Question about a light, sturdy, foamy material for hollow models...

Blade3327

Sr Member
Hello,

My dad has taken an interest in my learning of mask-making (as I will be starting my first soon). From this arose a question: is there a material that can be poured into the mold made from a sculpture that is light, sturdy, and foamy?
My dad's into making model airplanes, so obviously after getting the material out of the mold, it'd have to hold its shape (not be flimsy or heavy, like latex).

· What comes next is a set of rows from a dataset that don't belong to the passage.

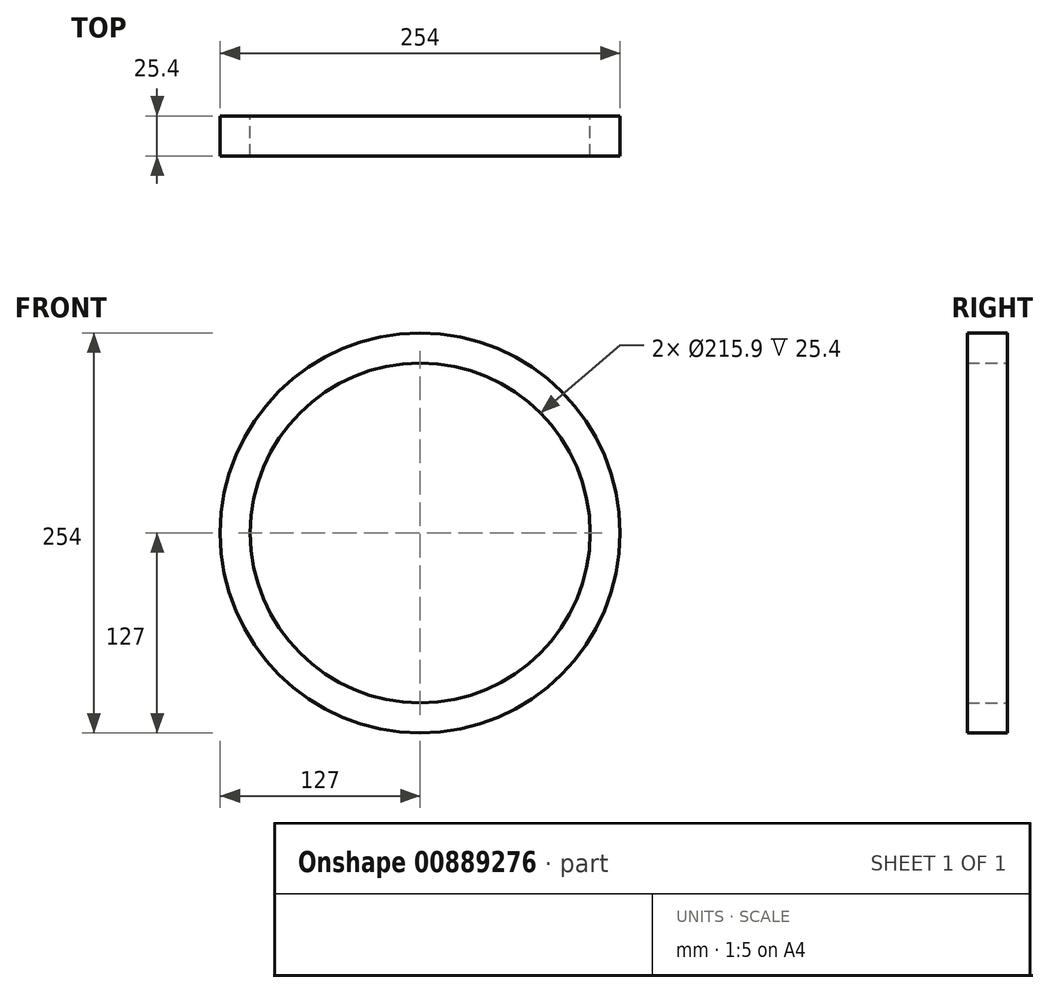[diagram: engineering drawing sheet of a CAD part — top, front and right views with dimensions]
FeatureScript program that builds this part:
annotation { "Feature Type Name" : "Feature", "Feature Type Description" : "" }
export const myFeature = defineFeature(function(context is Context, id is Id, definition is map)
    precondition{}
    {
        {
            var Q0;
            Q0=qCreatedBy(makeId("Front.planeOp"),FACE);
            var sketch = newSketch(context, id + "F0", { "sketchPlane" : qUnion([Q0])});
            skCircle(sketch, "E0", {"center": v(0, 0) * mm, "radius": 127 * mm});
            skCircle(sketch, "E1", {"center": v(0, 0) * mm, "radius": 107.95 * mm});
            skSolve(sketch);
        }
        {
            var Q0;
            Q0=makeQuery(id+"F0.imprint","IMPRINT",FACE,{"disambiguationData":[TD([[makeQuery(id+"F0.imprint","IMPRINT",EDGE,{"derivedFrom":sQuery(id+"F0.wireOp",EDGE,"E0")}),1.0]])]});
            var sketch = newSketch(context, id + "F1", { "sketchPlane" : qUnion([Q0])});
            skSolve(sketch);
        }
        {
            var Q0;
            Q0=makeQuery(id+"F1.imprint","IMPRINT",FACE,{"disambiguationData":[TD([[makeQuery(id+"F1.imprint","IMPRINT",EDGE,{"derivedFrom":makeQuery(id+"F0.imprint","IMPRINT",EDGE,{"derivedFrom":sQuery(id+"F0.wireOp",EDGE,"E0")})}),1.0]])]});
            extrude(context, id + "F2", {"entities" : qUnion([Q0]), "depth" : 25.4 * mm, "offsetDistance" : 25.4 * mm});
        }
    });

Any ideas for such a material?

Thanks
 
I would have to suggest...foam. It will depend on exactly what size pieces your dad plans on doing, but smooth on does various density foams that would probably work just fine. They do a rigid foam that will work better than the flexible foam that most people use for dreads, for example.
 
Smooth On... is that a company? Is there a site where it can be purchased?

And even though this is off-topic, I actually need to know where the flexible foam you mentioned can be bought (for my future Pred's dreads). And what it's called.
 
Take a look at http://www.smooth-on.com/ They also have a very helpful group of tech support guys. You can give them a call with questions and they should be able to answer everything you throw at them. They do both rigid and flexible foams.
 
Thanks. Already tried Monster Makers, so the Smooth On website was helpful!

The Monster-Cast compund is interesting: http://www.monstermakers.com/product/monst...ng-plastic.html

Would this be useable in molds made of Ultra Cal 30? In other words, can I follow the same mask-making process, but instead of latex, use the Monster-Cast?
No. That is a plastic, and will have no flexibility to it at all. The general rule is that a hard casting (resin/plastic) will require a soft mold such as silicone, along with a hard mother mold to keep its shape. If you have a hard mold, like ultra cal, what you put into needs to remain flexible once it has cured, like latex. In short, the only way to get something made from the monster-cast material you mentioned out of the mold, would be to break the mold. Even then it would probably have bonded to it and you'd end up breaking the cast too.
 
I know. I meant if that plastic Monster-Cast stuff would work in Ultra Cal 30 molds for my dad's project. He needs the sturdiness and lightweightness.
But I guess for him, he'd need silicone as a mold. Then it'd work?

For me, I'm already pretty much set. I'm the one who's making latex stuff, so the Ultra Cal 30 and whatnot will be for me. The silicone and Monster-Cast for him.
When it comes to my dreads, I'll come up with something later down the road. Got a lot of work until then...
 
Yes, he'd need silicone. Like I said, ultra cal is not a good mold material for resin no matter what you're making with it. He should look up some of the smooth on tutorials on their site, and they also have a bunch of videos on youtube.